___ Record extracts

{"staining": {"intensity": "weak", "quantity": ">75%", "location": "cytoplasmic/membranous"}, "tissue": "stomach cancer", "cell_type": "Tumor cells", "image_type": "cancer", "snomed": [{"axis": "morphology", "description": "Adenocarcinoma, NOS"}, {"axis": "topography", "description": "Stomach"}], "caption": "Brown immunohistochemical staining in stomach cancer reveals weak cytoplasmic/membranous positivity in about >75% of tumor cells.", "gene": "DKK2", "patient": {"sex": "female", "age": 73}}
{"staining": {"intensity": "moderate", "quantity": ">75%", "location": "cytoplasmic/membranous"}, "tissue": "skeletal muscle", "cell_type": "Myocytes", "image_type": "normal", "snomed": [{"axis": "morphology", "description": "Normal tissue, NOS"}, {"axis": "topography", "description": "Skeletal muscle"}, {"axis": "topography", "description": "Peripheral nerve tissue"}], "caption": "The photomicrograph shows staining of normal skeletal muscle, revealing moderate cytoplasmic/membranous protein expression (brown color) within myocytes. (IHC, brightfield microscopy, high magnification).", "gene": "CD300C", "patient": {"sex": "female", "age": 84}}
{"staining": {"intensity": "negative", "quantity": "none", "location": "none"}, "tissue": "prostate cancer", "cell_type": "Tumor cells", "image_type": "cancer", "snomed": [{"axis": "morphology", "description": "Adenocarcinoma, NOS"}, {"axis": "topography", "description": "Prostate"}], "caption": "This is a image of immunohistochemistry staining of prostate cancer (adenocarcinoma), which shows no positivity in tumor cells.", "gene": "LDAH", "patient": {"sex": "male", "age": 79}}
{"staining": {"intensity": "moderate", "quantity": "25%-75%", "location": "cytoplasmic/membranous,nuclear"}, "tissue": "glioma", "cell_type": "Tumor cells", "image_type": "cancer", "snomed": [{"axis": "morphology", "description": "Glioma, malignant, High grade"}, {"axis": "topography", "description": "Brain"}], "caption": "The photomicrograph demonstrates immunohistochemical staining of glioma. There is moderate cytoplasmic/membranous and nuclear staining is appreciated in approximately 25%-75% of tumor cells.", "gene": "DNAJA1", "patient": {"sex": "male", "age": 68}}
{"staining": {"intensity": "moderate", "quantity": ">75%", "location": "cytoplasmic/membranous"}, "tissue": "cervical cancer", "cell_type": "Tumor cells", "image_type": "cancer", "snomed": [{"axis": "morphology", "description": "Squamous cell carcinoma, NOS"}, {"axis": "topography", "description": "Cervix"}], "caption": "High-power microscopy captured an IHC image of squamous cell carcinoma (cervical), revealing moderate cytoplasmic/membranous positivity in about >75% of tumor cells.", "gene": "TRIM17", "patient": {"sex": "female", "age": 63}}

______

What you will do: Extract, please, the lines from the start of the entries above through the one with "photomicrograph shows staining", both included, reproducing each exactly and adding nothing.

Task result:
{"staining": {"intensity": "weak", "quantity": ">75%", "location": "cytoplasmic/membranous"}, "tissue": "stomach cancer", "cell_type": "Tumor cells", "image_type": "cancer", "snomed": [{"axis": "morphology", "description": "Adenocarcinoma, NOS"}, {"axis": "topography", "description": "Stomach"}], "caption": "Brown immunohistochemical staining in stomach cancer reveals weak cytoplasmic/membranous positivity in about >75% of tumor cells.", "gene": "DKK2", "patient": {"sex": "female", "age": 73}}
{"staining": {"intensity": "moderate", "quantity": ">75%", "location": "cytoplasmic/membranous"}, "tissue": "skeletal muscle", "cell_type": "Myocytes", "image_type": "normal", "snomed": [{"axis": "morphology", "description": "Normal tissue, NOS"}, {"axis": "topography", "description": "Skeletal muscle"}, {"axis": "topography", "description": "Peripheral nerve tissue"}], "caption": "The photomicrograph shows staining of normal skeletal muscle, revealing moderate cytoplasmic/membranous protein expression (brown color) within myocytes. (IHC, brightfield microscopy, high magnification).", "gene": "CD300C", "patient": {"sex": "female", "age": 84}}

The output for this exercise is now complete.